TH+ Record Campinas (ZYB 865)

Campinas, São Paulo; Brazil;
- Channels: Digital: 28 (UHF); Virtual: 6;

Programming
- Affiliations: Record

Ownership
- Owner: Grupo Thathi de Comunicação; (Televisão Princesa d'Oeste de Campinas Ltda.);

History
- First air date: February 1, 1985
- Former names: TV Princesa d'Oeste (1985-1986) TV Metrópole (1986-1990) TV Diário do Povo (1990-1994) TV Brasil Campinas (1994-2007) TVB Campinas (2007-2020) TV Thathi Campinas (2020-2025)
- Former channel numbers: Analog: 6 (VHF, 1985-2018)
- Former affiliations: TV Record (1985-1986) Rede Manchete (1986-1990) SBT (1990-2011)

Technical information
- Licensing authority: ANATEL
- ERP: 1.7 kW
- Transmitter coordinates: 22°56′34.4″S 47°1′54″W﻿ / ﻿22.942889°S 47.03167°W

Links
- Public license information: Profile
- Website: thmais.com.br/campinas/

= TH+ Record Campinas =

Television station in Campinas, Brazil

TH+ Record Campinas (channel 6) is a Brazilian television station located in Campinas, São Paulo, Brazil serving as the Record affiliate for central-eastern São Paulo. Owned and operated by Ribeirão Preto-based Grupo Thathi de Comunicação, the station's studios are located at the Jardim Leonor neighborhood with its transmitter located at Jardim São Gabriel.

==History==
TV Princesa d'Oeste was born out of a license granted on October 5, 1982 by the then-President of the Republic João Figueiredo. Its launch, however, was on the night of February 1, 1985, as announced by O Estado de S. Paulo. The first live broadcast was carried out from the field headquarters of the Clube Semanal de Cultura Artística under the command of journalist Blota Jr., one of the station's owners at the time. In addition to him, Natal Gale, owner of Rádio Jequitibá (today Jovem Pan News Campinas), and Raphael Pereira da Silva were also owners: at the time, Paulo Machado de Carvalho, co-owner of TV Record, was also one of the shareholders.

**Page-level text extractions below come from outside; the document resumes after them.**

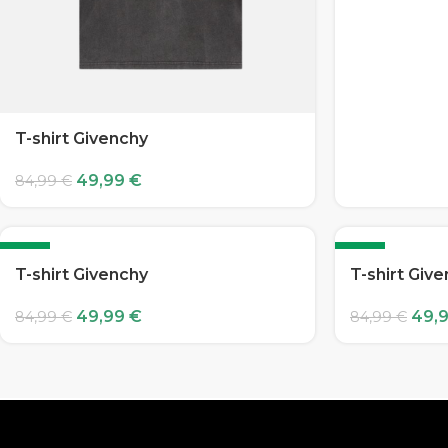
T-shirt Givenchy
49,99
€
84,99
€
-41%
-41%
T-shirt Givenchy
T-shirt Giv
49,99
€
49,
84,99
€
84,99
€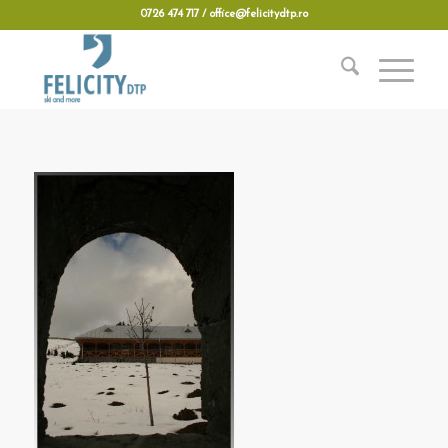
0726 474 717 / office@felicitydtp.ro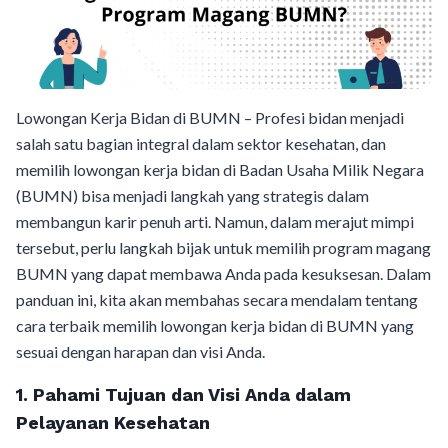
Lowongan Kerja Bidan di BUMN – Profesi bidan menjadi
salah satu bagian integral dalam sektor kesehatan, dan
memilih lowongan kerja bidan di Badan Usaha Milik Negara
(BUMN) bisa menjadi langkah yang strategis dalam
membangun karir penuh arti. Namun, dalam merajut mimpi
tersebut, perlu langkah bijak untuk memilih program magang
BUMN yang dapat membawa Anda pada kesuksesan. Dalam
panduan ini, kita akan membahas secara mendalam tentang
cara terbaik memilih lowongan kerja bidan di BUMN yang
sesuai dengan harapan dan visi Anda.
1. Pahami Tujuan dan Visi Anda dalam
Pelayanan Kesehatan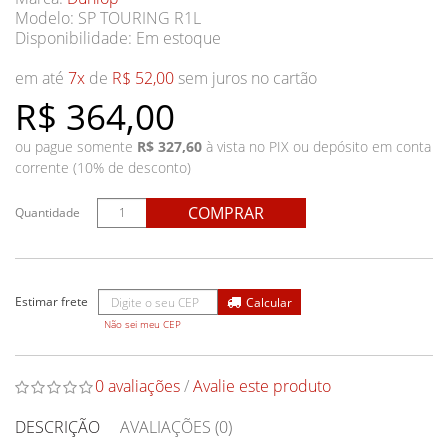
Modelo: SP TOURING R1L
Disponibilidade:
Em estoque
em até
7x
de
R$ 52,00
sem juros no cartão
R$ 364,00
ou pague somente
R$ 327,60
à vista no PIX ou depósito em conta
corrente (10% de desconto)
COMPRAR
Quantidade
Não sei meu CEP
0 avaliações
/
Avalie este produto
DESCRIÇÃO
AVALIAÇÕES (0)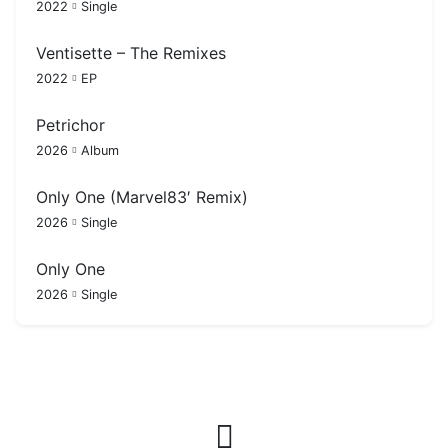
2022
Single
Ventisette – The Remixes
2022
EP
Petrichor
2026
Album
Only One (Marvel83′ Remix)
2026
Single
Only One
2026
Single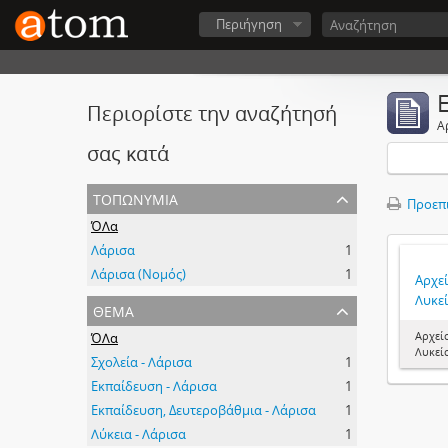
Περιήγηση
Περιορίστε την αναζήτησή
Α
σας κατά
τοπωνύμια
Προεπ
ΌΛα
Λάρισα
1
Λάρισα (Νομός)
1
Αρχεί
Λυκε
θέμα
Αρχεί
ΌΛα
Λυκεί
Σχολεία - Λάρισα
1
Εκπαίδευση - Λάρισα
1
Εκπαίδευση, Δευτεροβάθμια - Λάρισα
1
Λύκεια - Λάρισα
1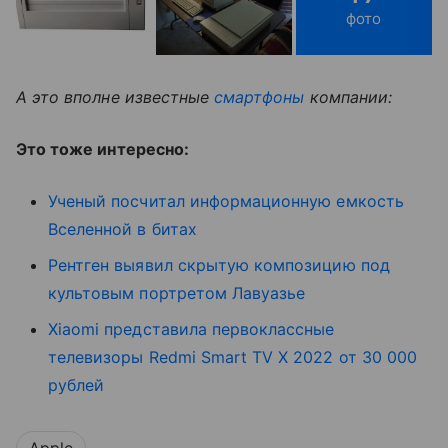
фото
А это вполне известные
смартфоны
компании:
Это тоже интересно:
Ученый посчитал информационную емкость
Вселенной в битах
Рентген выявил скрытую композицию под
культовым портретом Лавуазье
Xiaomi представила первоклассные
телевизоры Redmi Smart TV X 2022 от 30 000
рублей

At the end of 2010, TVB opted not to renew its contract with SBT which was ending. After disaffiliating with Silvio Santos' network, on December 5, 2010, TVB signed an affiliation contract with Rede Record to begin broadcasting its programming from 00:15 on February 1, 2011. It maintains local programming and expands its journalistic programming to two hours a day with Balanço Geral, presented by Jair Duprá and the SP Record, with Carolina Cerqueira.

In October 2020, Grupo Solpanamby sold TVB Campinas and its other media assets to Grupo Thathi de Comunicação, based in Ribeirão Preto. After the purchase, on November 4, the station was renamed TV Thathi Campinas, the same name as the station that the group maintained in Campinas and the region during the 1990s, currently Rede Família.

On February 10, 2025, the station, as well as its sisters spread across the state of São Paulo, started using the TH+ brand, with the Campinas station adopting the name TH+ Record Campinas. The new nomenclature, according to the Thathi Group, reinforces the connection between open television stations, in addition to radio stations and the corporate portal of the Thathi Communication Group.

==Technical information==
===Subchannels===

| Channel | Video | Aspect | Short name | Programming |
|---|---|---|---|---|
| 6.1 | 1080i | 16:9 | TH+ Record | Main TH+ Record Campinas programming / Record |

As TVB Campinas, it officially started its digital broadcasts on May 24, 2010, on virtual channel 28. That day, there was a special participation of journalist Hermano Henning as the presenter of TVB Notícias 1.ª Edição.

The station shut down its analog signal on VHF channel 6 on January 17, 2018, following the official ANATEL roadmap, during Dancing Brasil.